Dropped Personal Pronoun Recovery in Chinese SMSJuly 2016
Topics: Computing Methodologies, Social and Behavioral Sciences
In written Chinese, personal pronouns are commonly dropped when they can be inferred from context. This practice is particularly common in informal genres like Short Message Service (SMS) messages sent via cell phones. Restoring dropped personal pronouns can be a useful preprocessing step for information extraction. Dropped personal pronoun recovery can be divided into two subtasks: (1) detecting dropped personal pronoun slots and (2) determining the identity of the pronoun for each slot. We address a simpler version of restoring dropped personal pronouns wherein only the person numbers are identified.
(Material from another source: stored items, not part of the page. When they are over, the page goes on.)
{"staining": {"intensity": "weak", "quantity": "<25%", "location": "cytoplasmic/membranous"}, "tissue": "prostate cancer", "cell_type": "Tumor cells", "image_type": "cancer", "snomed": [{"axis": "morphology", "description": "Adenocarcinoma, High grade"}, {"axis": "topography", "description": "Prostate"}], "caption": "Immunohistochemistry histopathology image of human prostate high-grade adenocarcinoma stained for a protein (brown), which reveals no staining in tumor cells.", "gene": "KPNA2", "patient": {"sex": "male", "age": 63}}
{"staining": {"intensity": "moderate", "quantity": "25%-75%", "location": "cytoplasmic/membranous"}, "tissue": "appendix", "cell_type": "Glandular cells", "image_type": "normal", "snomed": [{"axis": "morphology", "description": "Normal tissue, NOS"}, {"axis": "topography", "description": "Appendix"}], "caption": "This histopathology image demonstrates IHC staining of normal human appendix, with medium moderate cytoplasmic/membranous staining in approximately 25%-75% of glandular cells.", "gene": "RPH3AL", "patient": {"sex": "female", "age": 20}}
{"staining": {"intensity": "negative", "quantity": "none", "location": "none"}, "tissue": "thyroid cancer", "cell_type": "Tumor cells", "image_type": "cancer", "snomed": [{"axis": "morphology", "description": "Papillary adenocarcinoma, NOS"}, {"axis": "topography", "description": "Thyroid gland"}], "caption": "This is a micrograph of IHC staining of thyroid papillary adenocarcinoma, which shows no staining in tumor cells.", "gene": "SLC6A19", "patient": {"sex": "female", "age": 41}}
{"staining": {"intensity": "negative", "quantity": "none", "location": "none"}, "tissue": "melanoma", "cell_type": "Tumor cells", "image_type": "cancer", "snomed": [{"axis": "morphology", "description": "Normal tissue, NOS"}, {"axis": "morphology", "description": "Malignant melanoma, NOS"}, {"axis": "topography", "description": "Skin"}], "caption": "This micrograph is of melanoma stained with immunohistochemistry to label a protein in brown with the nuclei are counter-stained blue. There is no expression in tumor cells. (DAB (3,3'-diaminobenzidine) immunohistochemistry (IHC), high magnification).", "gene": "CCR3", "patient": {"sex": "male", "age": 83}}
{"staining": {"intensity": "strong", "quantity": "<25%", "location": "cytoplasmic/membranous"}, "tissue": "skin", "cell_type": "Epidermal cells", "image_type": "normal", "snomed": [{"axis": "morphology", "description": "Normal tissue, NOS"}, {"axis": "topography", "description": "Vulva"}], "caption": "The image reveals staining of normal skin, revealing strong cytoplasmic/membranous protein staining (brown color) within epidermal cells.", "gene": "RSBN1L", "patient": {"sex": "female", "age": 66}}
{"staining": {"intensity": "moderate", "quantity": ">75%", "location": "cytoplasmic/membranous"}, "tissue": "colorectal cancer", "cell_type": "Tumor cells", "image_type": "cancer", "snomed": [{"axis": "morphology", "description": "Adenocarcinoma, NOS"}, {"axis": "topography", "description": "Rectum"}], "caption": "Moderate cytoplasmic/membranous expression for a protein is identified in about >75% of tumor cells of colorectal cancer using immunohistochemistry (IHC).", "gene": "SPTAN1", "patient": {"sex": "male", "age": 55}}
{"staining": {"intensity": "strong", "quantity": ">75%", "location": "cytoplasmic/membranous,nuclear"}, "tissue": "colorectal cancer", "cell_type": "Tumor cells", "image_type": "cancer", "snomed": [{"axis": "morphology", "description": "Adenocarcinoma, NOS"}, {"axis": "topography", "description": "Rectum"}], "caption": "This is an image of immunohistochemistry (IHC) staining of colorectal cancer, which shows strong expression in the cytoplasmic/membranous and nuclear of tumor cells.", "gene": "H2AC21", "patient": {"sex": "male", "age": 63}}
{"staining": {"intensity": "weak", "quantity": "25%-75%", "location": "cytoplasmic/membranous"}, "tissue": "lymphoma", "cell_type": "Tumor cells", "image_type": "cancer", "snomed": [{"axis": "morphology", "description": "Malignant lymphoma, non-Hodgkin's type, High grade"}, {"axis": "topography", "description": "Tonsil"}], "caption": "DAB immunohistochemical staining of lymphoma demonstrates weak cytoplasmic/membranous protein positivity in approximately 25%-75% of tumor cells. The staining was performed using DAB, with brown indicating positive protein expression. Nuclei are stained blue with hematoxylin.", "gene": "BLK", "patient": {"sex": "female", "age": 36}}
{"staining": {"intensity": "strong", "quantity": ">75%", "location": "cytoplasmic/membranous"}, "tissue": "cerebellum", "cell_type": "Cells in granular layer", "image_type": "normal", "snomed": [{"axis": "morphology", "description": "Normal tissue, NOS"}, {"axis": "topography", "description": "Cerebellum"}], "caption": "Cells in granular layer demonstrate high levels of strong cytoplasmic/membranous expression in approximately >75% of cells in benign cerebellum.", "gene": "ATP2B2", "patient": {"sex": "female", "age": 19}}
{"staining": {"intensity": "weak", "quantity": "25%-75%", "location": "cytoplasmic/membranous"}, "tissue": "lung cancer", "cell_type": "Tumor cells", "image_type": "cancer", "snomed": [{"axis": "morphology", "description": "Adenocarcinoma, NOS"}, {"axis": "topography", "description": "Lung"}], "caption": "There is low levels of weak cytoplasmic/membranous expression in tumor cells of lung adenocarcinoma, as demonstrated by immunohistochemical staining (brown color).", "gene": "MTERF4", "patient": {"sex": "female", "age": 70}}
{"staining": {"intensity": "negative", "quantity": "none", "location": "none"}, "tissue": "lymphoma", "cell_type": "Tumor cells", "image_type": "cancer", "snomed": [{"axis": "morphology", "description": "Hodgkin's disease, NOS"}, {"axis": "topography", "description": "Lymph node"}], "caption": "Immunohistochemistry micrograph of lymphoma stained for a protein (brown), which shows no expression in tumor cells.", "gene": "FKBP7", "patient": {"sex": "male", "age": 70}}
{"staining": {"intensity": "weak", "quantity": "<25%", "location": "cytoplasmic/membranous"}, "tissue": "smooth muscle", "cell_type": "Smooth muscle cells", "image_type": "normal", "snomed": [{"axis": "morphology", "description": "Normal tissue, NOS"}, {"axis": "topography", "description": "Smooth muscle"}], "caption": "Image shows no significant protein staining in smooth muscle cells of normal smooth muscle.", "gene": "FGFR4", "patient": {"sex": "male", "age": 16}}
After applying a word segmenter, we used a linear-chain conditional random field (CRF) to predict which words were at the start of an independent clause. Then, using the independent clause start information, as well as lexical and syntactic information, we applied a CRF or a maximum-entropy classifier to predict whether a dropped personal pronoun immediately preceded each word and, if so, the person number of the dropped pronoun. We conducted a series of experiments using a manually annotated corpus of Chinese SMS messages. Our machine-learning–based approaches substantially outperformed a rule-based approach based partially on rules developed by Chung and Gildea in 2010. Features derived from parsing largely did not help our approaches. We conclude that the parse information is largely superfluous for identifying dropped personal pronouns if independent clause start information is available.